1990 · Lexical Statistics

Pointwise Mutual Information

Which words keep each other company — more than chance would predict?

How it works

Every technique so far has counted words in isolation. PMI is the first to ask about a relationship between two words: do they appear together more often than you would expect if they were thrown into the text independently? Slide a small window across the corpus — here, three words on either side — and count how often each pair of words lands inside it together.

Then compare the pair's joint probability against the product of the two words' individual probabilities. If the words were independent, those two quantities would be equal and their ratio would be 1. Pointwise Mutual Information is the base-2 logarithm of that ratio, so independence scores 0, genuine association scores well above 0, and mutual avoidance scores below 0.

PMI(x, y)  =  log2 ( P(x, y) / ( P(x) · P(y) ) )

The crucial point is that PMI rewards surprise, not frequency. In Shakespeare's sonnets the pair "but + the" co-occurs 16 times yet scores only 0.39 — two common words are expected to bump into each other. The pair "ten + times" co-occurs just 5 times but scores 7.38, because neither word is common and yet they cling together. That is a real collocation, surfaced from counting alone.

tied + tongue
8.28
again + back
8.02
fulfil + will
7.51
ten + times
7.38
much + too
6.58
knows + well
6.35
as + fast
6.08
mine + own
5.43

Top collocations by PMI in Shakespeare's 154 sonnets (17,608 tokens, window ±3, pairs seen at least 4 times). These are recognisable English phrases — "ten times", "much too", "as fast", "mine own" — recovered with no grammar and no dictionary, purely from co-occurrence statistics. "mine + own" co-occurs 14 times yet still scores 5.43; the others are rarer but even more tightly bound.

Try it

Find collocations by PMI
Loading the corpus…

Lower the min-count and rare one-off pairs flood the top with meaningless high PMI — which is exactly why a threshold is needed.

Where it falls short

It is biased toward rare events. A pair seen exactly once, made of two otherwise-rare words, gets a huge PMI for no meaningful reason — the denominator P(x)·P(y) is tiny. The only practical fix is a blunt count threshold (here: ignore pairs seen fewer than 4 times), which is a patch, not a cure. Variants like Positive PMI and smoothed PMI exist precisely to tame this bias.

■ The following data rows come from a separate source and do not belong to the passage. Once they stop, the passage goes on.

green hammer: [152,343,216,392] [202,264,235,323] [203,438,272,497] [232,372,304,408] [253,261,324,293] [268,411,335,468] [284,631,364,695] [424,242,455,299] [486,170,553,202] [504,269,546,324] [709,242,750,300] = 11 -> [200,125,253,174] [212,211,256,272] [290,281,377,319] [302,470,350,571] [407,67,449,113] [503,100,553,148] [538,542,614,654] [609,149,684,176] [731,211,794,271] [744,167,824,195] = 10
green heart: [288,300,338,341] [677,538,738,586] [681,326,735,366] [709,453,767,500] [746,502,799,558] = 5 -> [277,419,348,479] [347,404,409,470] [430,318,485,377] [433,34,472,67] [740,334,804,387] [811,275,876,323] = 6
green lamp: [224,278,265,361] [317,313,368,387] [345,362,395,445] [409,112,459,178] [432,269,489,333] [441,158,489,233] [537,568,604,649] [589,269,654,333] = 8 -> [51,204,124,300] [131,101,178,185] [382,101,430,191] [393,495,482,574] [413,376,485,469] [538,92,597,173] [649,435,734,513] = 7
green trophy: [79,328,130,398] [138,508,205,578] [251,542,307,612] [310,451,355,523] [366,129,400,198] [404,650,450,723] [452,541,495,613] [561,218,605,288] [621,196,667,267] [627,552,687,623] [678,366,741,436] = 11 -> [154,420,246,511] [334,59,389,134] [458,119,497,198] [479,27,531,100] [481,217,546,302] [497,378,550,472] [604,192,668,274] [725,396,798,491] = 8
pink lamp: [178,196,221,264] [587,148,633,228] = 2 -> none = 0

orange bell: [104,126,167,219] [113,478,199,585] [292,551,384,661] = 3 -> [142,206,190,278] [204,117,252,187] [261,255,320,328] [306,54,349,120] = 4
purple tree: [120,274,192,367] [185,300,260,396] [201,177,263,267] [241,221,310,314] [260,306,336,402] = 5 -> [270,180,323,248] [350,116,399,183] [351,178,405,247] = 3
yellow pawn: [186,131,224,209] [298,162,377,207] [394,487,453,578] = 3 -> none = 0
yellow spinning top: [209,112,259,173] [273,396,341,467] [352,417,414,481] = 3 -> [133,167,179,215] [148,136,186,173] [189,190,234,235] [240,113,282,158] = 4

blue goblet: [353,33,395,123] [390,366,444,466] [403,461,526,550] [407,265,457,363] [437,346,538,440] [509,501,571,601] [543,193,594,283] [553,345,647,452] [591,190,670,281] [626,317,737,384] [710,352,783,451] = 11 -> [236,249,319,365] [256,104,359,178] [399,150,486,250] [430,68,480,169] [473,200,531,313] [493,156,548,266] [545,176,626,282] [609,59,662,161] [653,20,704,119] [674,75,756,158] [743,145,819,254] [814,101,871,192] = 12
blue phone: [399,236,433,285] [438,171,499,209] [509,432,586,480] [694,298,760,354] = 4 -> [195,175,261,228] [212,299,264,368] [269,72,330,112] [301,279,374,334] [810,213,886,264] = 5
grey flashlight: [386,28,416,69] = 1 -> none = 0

It is symmetric and direction-free. PMI(x,y) equals PMI(y,x). It says "tied" and "tongue" are associated but not that "tied" modifies "tongue", nor which word comes first. There is no syntax and no directionality.

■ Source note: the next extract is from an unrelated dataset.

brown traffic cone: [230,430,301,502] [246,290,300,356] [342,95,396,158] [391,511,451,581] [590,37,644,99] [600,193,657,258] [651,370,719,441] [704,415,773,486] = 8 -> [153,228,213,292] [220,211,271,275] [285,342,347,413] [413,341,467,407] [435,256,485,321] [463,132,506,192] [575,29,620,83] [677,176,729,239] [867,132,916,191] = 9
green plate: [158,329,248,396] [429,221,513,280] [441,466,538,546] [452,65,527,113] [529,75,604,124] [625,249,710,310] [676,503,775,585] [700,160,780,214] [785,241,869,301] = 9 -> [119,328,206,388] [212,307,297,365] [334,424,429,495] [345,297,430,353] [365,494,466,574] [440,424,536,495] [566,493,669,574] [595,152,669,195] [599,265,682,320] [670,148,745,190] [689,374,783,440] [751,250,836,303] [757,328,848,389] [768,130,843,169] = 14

Window co-occurrence ignores sentence structure. A flat ±k window treats a word three positions away identically whether or not a clause or sentence boundary sits between them. Grammar is invisible to the count.

It scores pairs, not meaning. PMI characterises a relationship between two specific words. It still gives you no representation of a single word's overall meaning — you can ask "do these two go together?" but never "what is this word like?".